▶ **Required action**
Could you retype the whole listing word for word and drop the images?

..............................

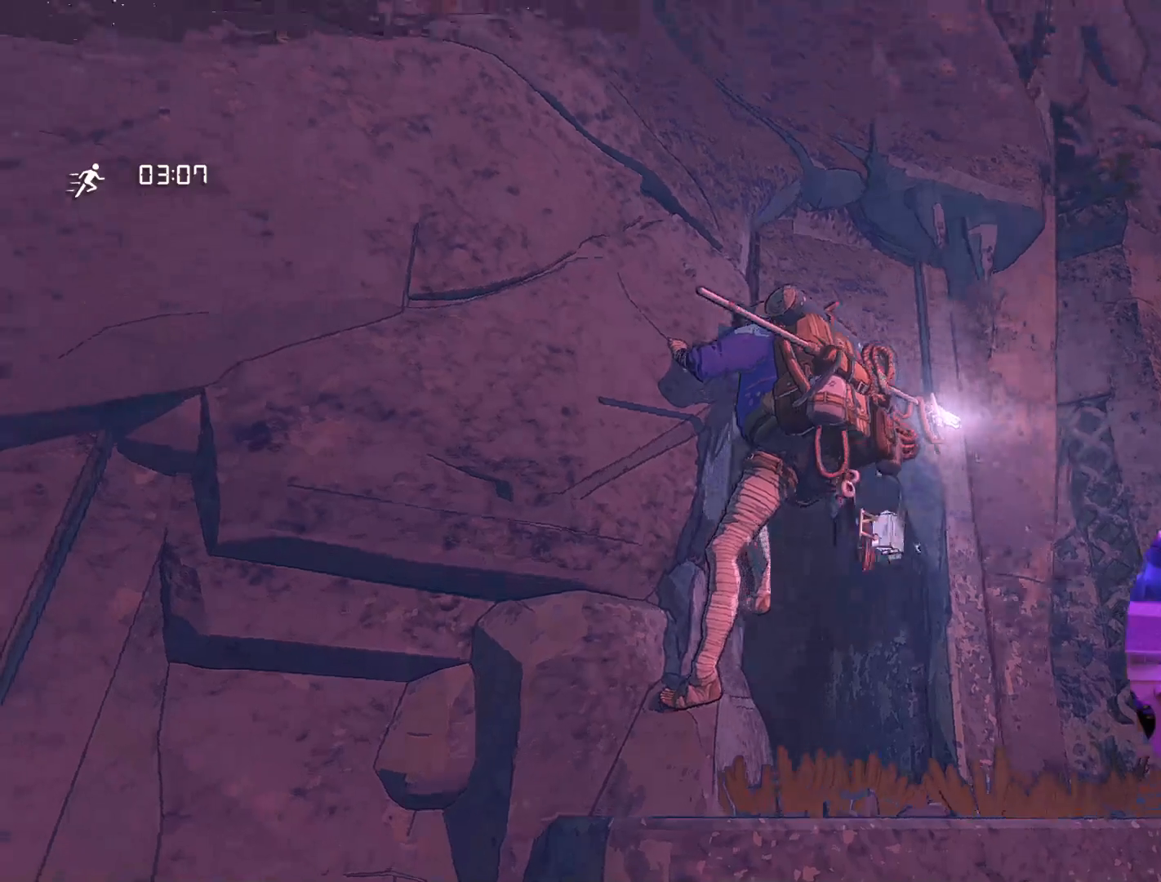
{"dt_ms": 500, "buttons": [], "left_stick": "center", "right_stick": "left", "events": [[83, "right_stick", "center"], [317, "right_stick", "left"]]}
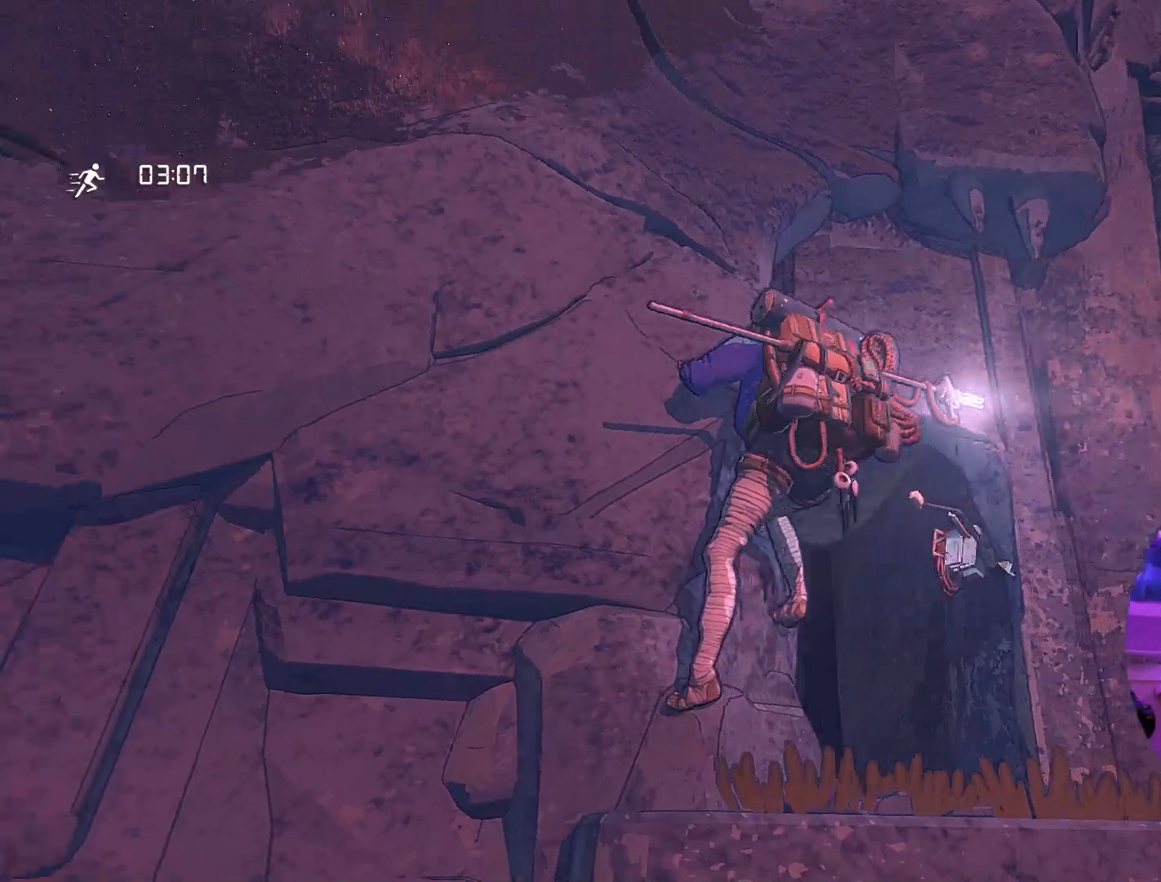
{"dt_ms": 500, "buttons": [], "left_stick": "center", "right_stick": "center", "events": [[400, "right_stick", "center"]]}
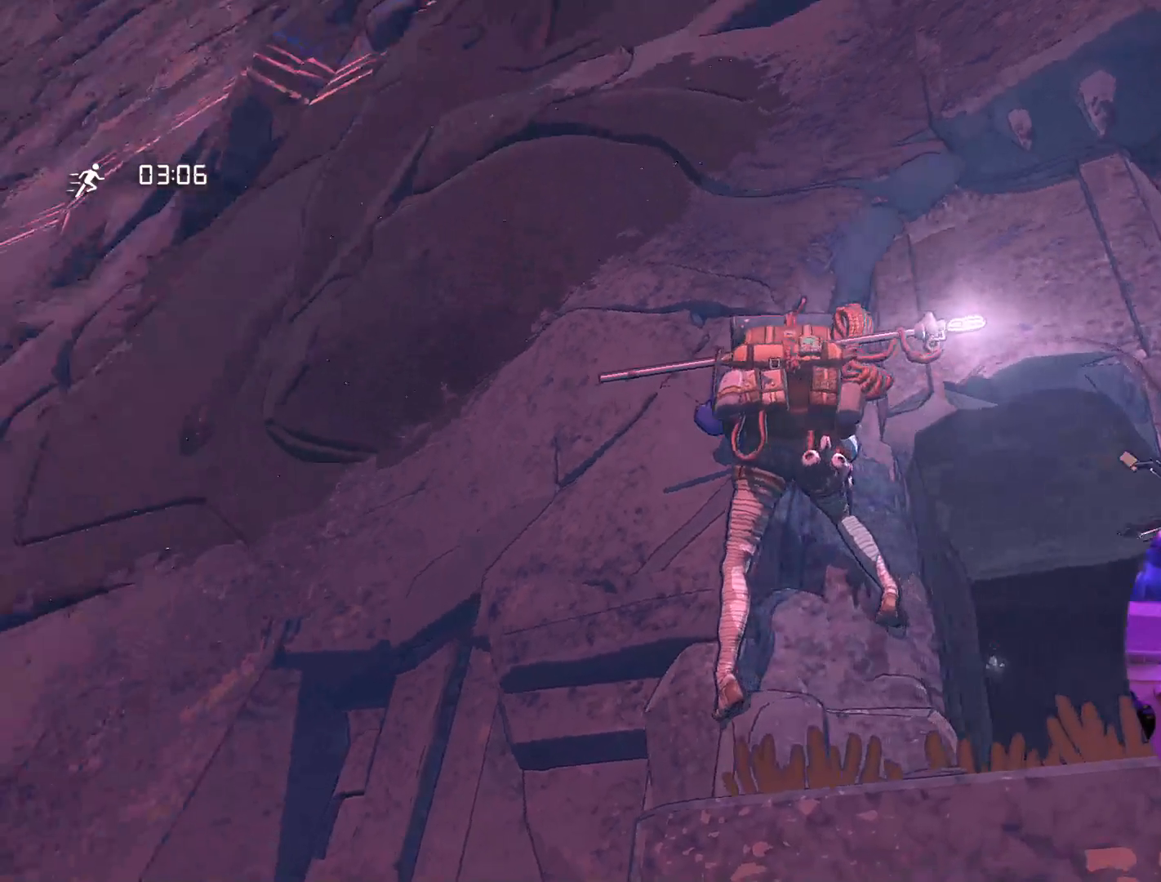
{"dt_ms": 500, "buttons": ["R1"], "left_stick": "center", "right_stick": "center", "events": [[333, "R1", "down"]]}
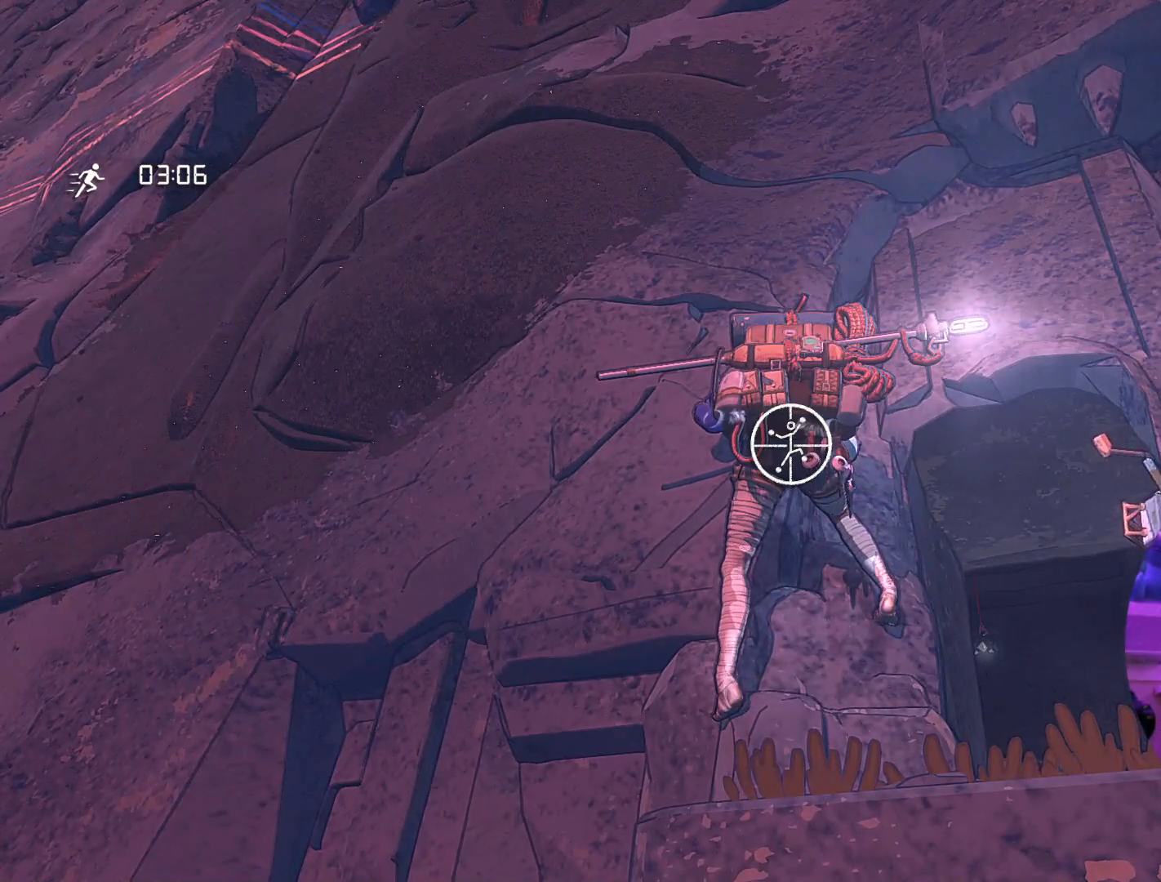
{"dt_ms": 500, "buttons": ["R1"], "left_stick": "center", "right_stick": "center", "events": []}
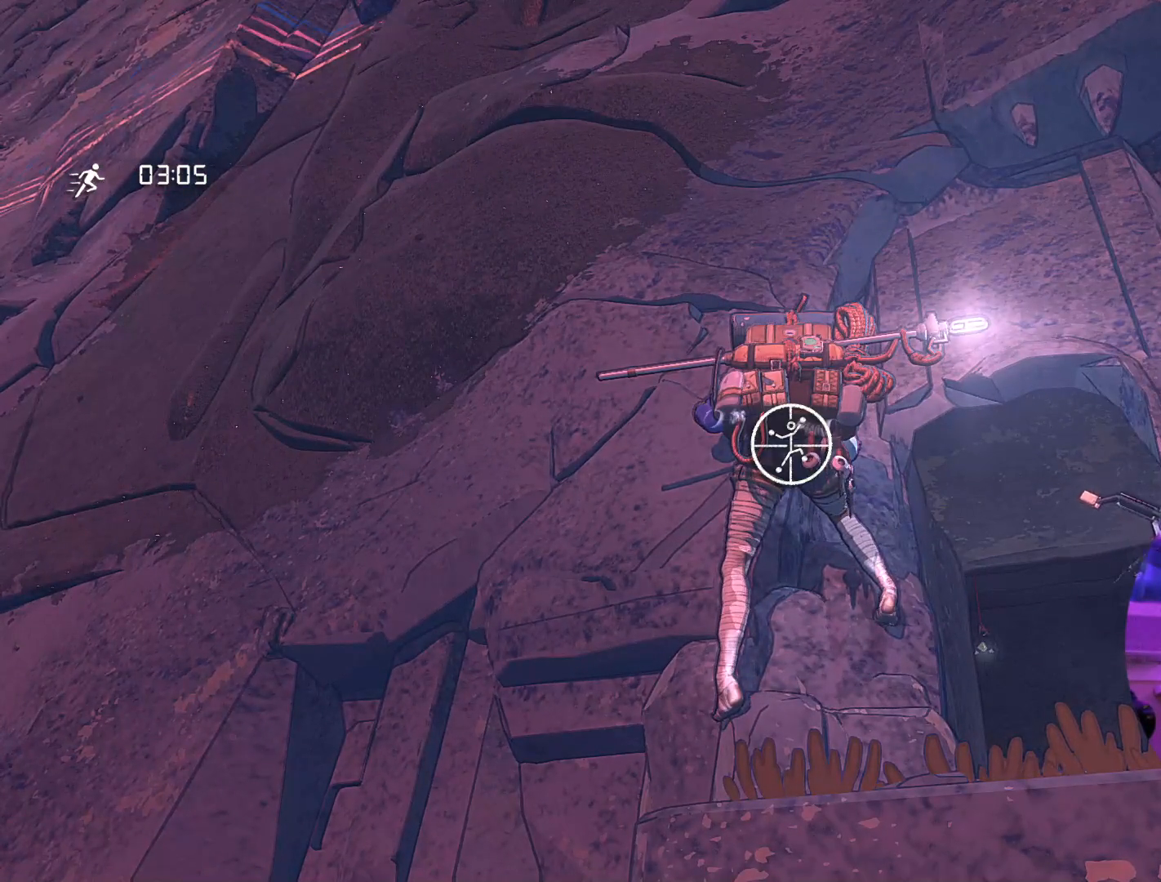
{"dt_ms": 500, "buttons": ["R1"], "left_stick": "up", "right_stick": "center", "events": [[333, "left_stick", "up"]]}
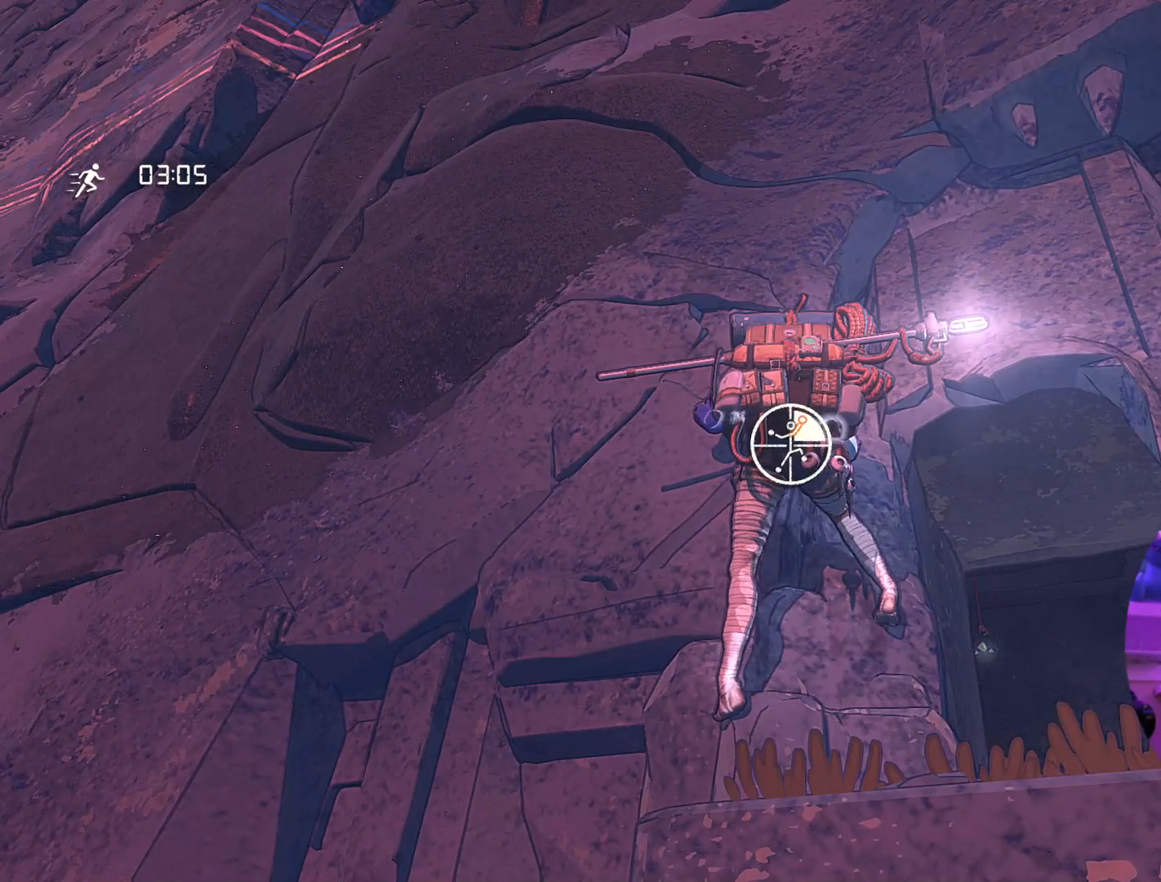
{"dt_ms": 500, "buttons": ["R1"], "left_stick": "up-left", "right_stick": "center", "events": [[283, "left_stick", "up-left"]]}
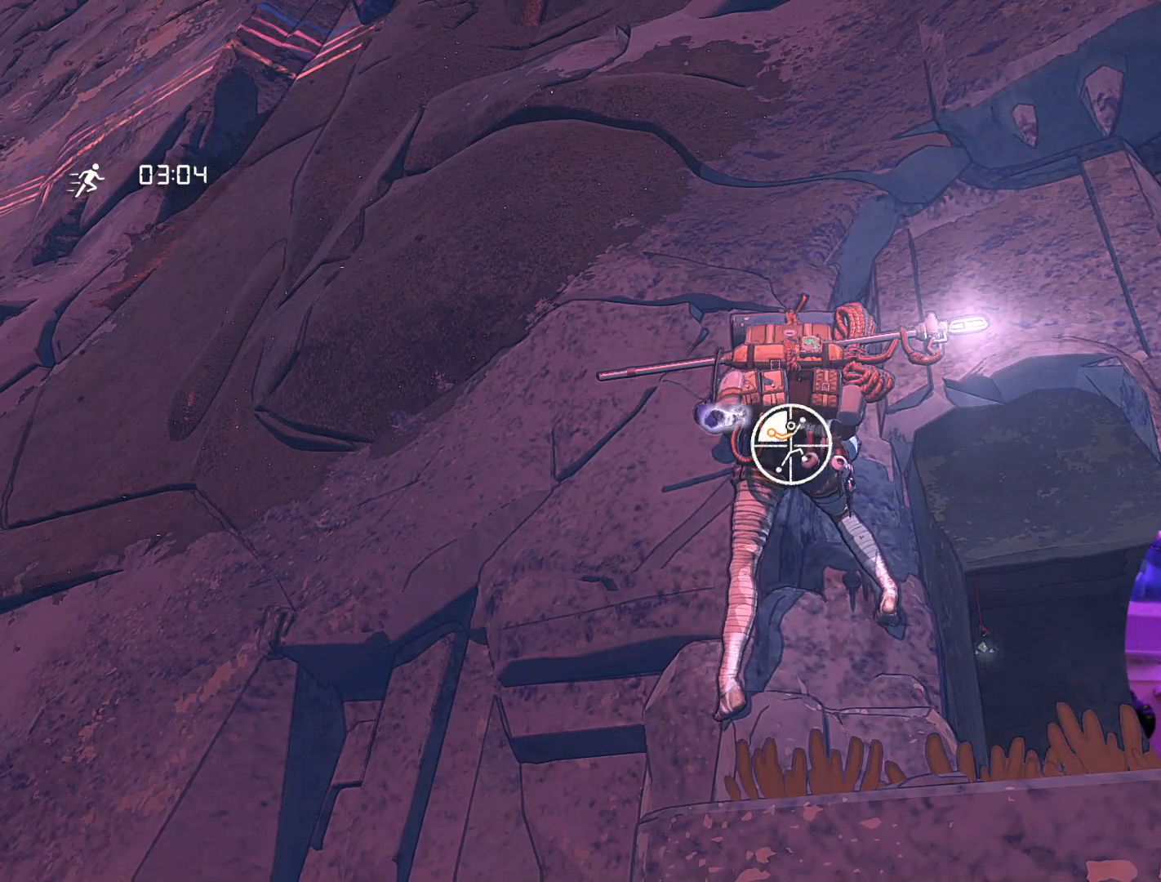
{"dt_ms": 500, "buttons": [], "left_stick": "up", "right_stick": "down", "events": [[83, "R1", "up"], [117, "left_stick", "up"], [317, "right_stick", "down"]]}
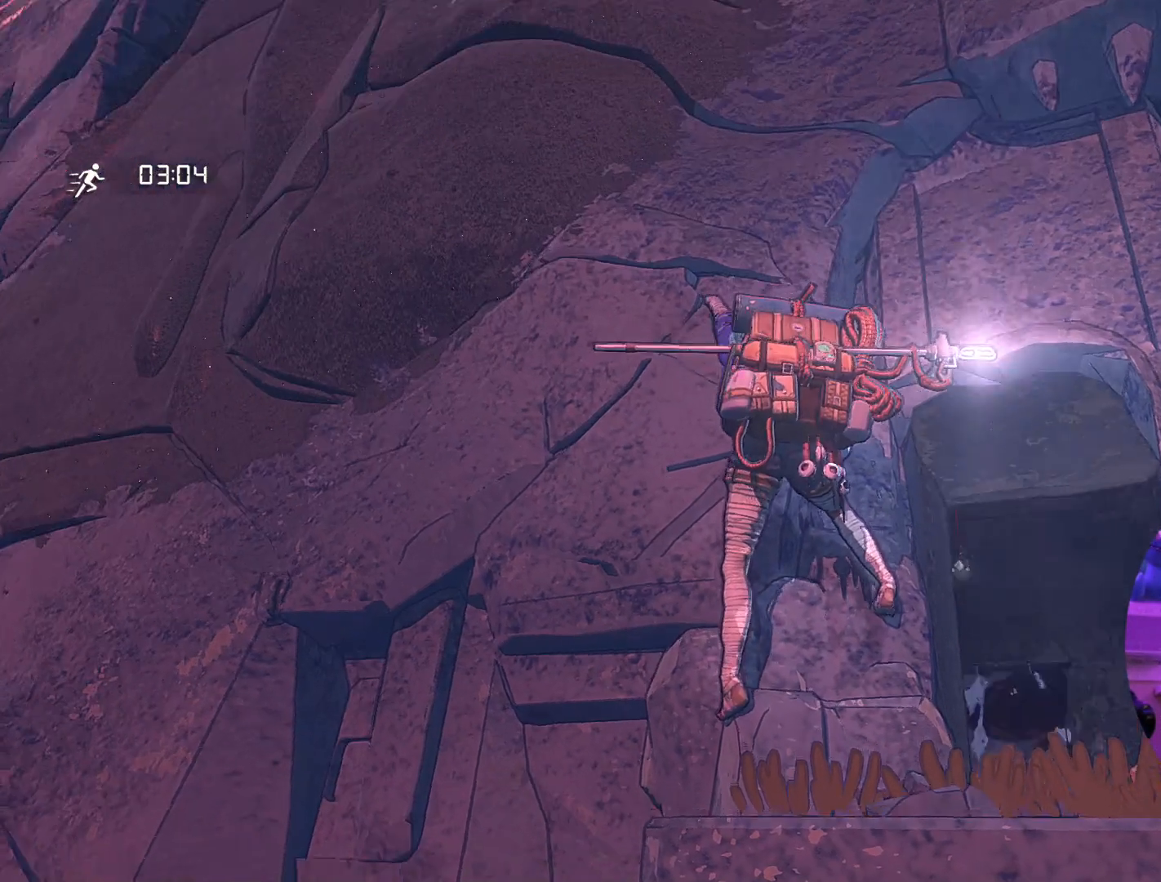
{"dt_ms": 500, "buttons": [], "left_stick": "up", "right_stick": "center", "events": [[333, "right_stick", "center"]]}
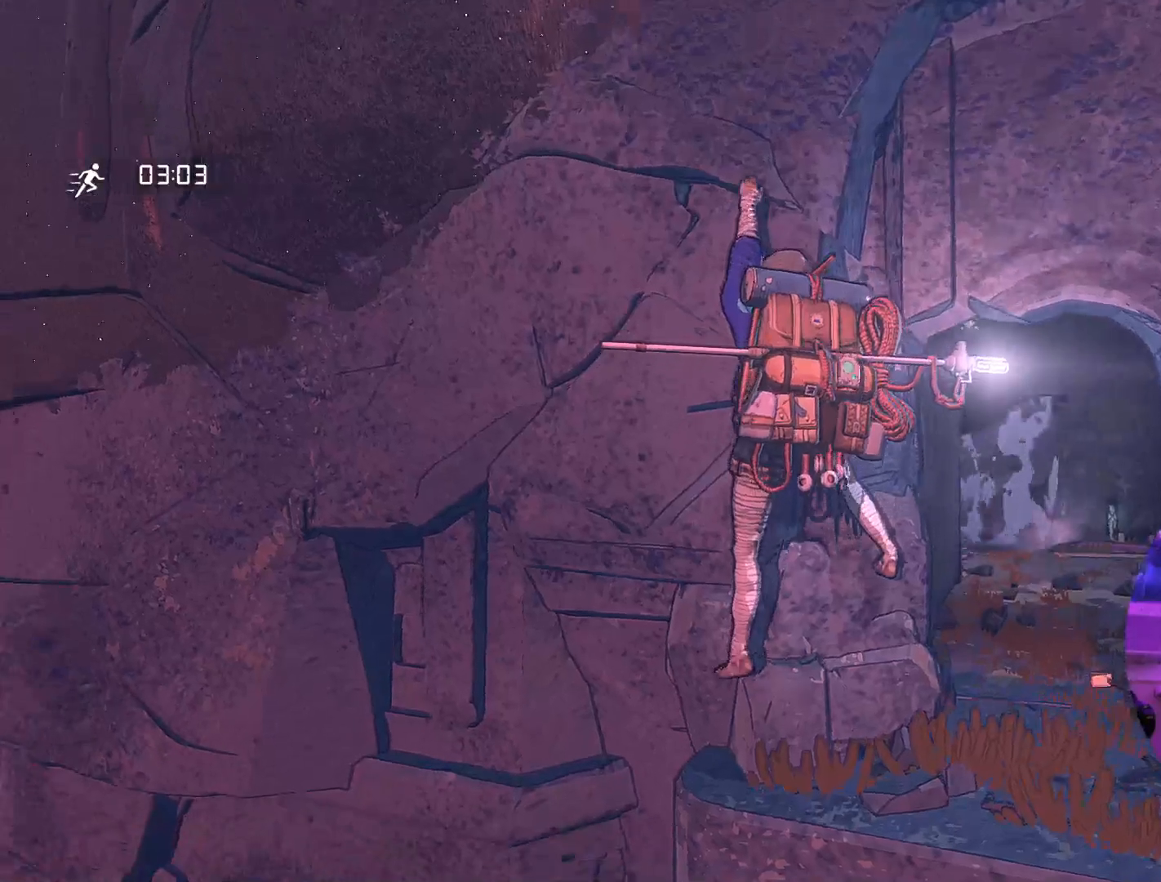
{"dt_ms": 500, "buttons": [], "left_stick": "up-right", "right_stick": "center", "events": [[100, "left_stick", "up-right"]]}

..............................

▶ **Result**
{"dt_ms": 500, "buttons": [], "left_stick": "center", "right_stick": "left", "events": [[83, "right_stick", "center"], [317, "right_stick", "left"]]}
{"dt_ms": 500, "buttons": [], "left_stick": "center", "right_stick": "center", "events": [[400, "right_stick", "center"]]}
{"dt_ms": 500, "buttons": ["R1"], "left_stick": "center", "right_stick": "center", "events": [[333, "R1", "down"]]}
{"dt_ms": 500, "buttons": ["R1"], "left_stick": "center", "right_stick": "center", "events": []}
{"dt_ms": 500, "buttons": ["R1"], "left_stick": "up", "right_stick": "center", "events": [[333, "left_stick", "up"]]}
{"dt_ms": 500, "buttons": ["R1"], "left_stick": "up-left", "right_stick": "center", "events": [[283, "left_stick", "up-left"]]}
{"dt_ms": 500, "buttons": [], "left_stick": "up", "right_stick": "down", "events": [[83, "R1", "up"], [117, "left_stick", "up"], [317, "right_stick", "down"]]}
{"dt_ms": 500, "buttons": [], "left_stick": "up", "right_stick": "center", "events": [[333, "right_stick", "center"]]}
{"dt_ms": 500, "buttons": [], "left_stick": "up-right", "right_stick": "center", "events": [[100, "left_stick", "up-right"]]}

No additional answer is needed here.